It was Cabinet last night, and a chance to consider the responses to Labour's draft Budget proposals for 2010/11.
As you may have seen in the Echo, there was a demonstration outside organised by the Trade Unions unhappy with some of the suggested savings around overtime, Bank Holiday/Sunday working and essential car users allowance. On behalf of the Cabinet, Bill Dixon (who chaired the meeting in John's absense) and Resources and Efficiency Portfolio holder Chris McEwan went down to listen to what employees had to say, and respond to their criticisms. That accorded the protestors (who also spoke at the meeting) the proper respect.
At the meeting itself, representatives from the Darlington Story Sack and Toy Library organisation and the Early Years Inclusion Service thanked the Cabinet and councillors generally for the changes made - in the case of Story Sack, £60,000 of funding has been guaranteed to allow them to look for more money, whilst there will be further discussions outside of the budget proposals on the Early Years Inclusion Service.
At this point, I have to respond to my blogging LibDem colleague Mike Barker, who alleges that these were never true proposals in the first place - instead in a move that would have made Machiavelli himself blush, the Labour Cabinet threatened cuts in the knowledge they would be withdrawn. How heartless, says Mike.

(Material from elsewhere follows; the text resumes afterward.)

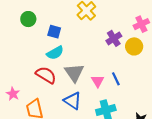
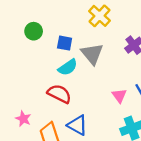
gray triangle: (74, 73) -> (92, 54), moved
blue triangle: (73, 101) -> (77, 125), moved

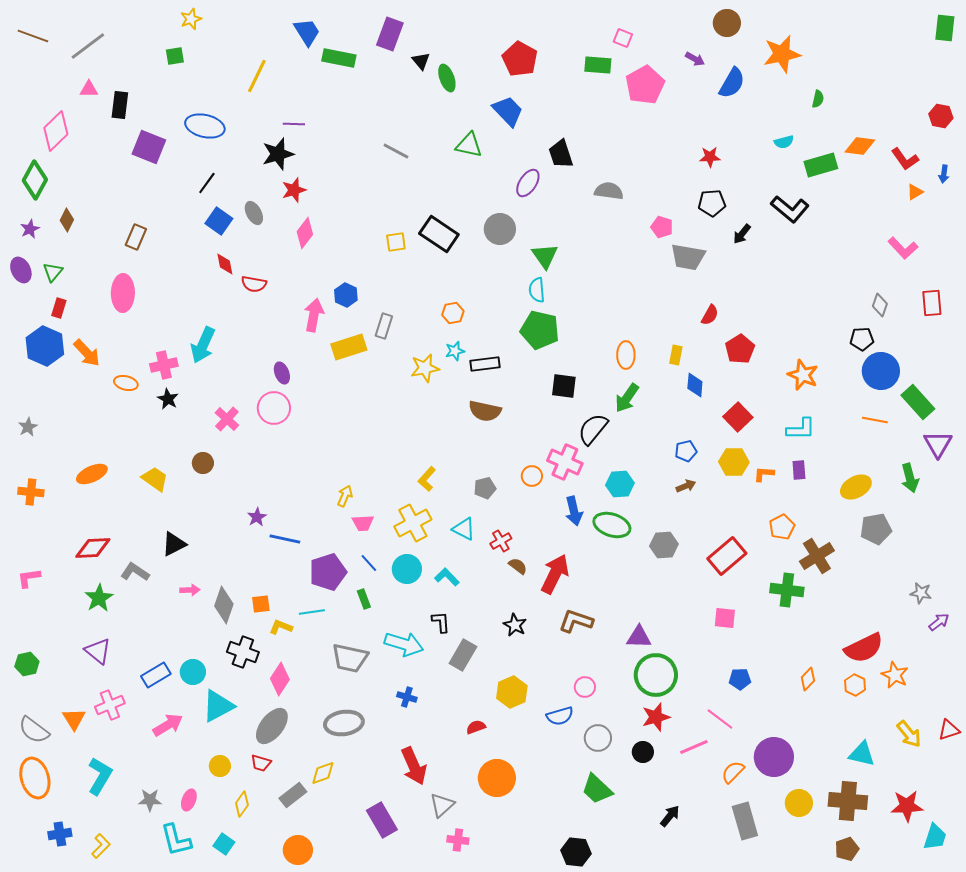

And that's right. If there was a shred of truth in it. The idea that the Cabinet would cause needless worry by proposing false cuts is a monstrous charge and completely without foundation. I sat in during all the budget discussions, and no-one once suggested any such tactic - indeed if they did, I think they would be out of the Cabinet and the Labour Group pronto.
IMO, it says more about the LibDems, and the character of the administration they would lead, that Mike can even come up with such a suggestion. Value-free politics are, after all, the preserve of the Liberal Democrats.
That leads me into the freezing of the Council Tax this year. On that Mike came close to adopting a position, when he lauded the 3% increase set by North Yorkshire County Council. Certainly, some of the union members present criticized the Labour Cabinet, stating that a standstill budget took money away from the workforce.
Now Mike and the LibDems may have wanted to jack up the Council Tax by as much as they think they could have got away with this year, had they been in control (though you can bet they won't move an amendment to that effect on Thursday week). Labour has increased the Council Tax in previous years, when the circumstances dictated. As I said in my contribution, however, in a year when there is so much financial pain out there, it was incumbent on any responsible council to tax only where absolutely necessary, and not just to pile up balances to meet future problems ahead.
Away from the Town Hall bubble, many Darlington families have been hit by the Credit Crunch and the world-wide recession. Households where there might have been two wage earners now may have just one. Pay has been cut and hours reduced, especially in the private sector. People on fixed incomes, like pensioners, have seen their savings attract next-to-no interest whilst rates have been so low. A Council Tax freeze, was morally the right ambition in these circumstances for the town, and I'm proud to be part of a Cabinet that (subject to Council approval) has delivered it.
We project that in 2011/12, Council Tax will rise, but by just 1%. Darlington still has the lowest Council Tax in the North East, and this year is I think the only authority in the region standing by its residents in these difficult times by fixing a 0% increase. At the same time, we deliver first-class front-line services. That is just as it should be.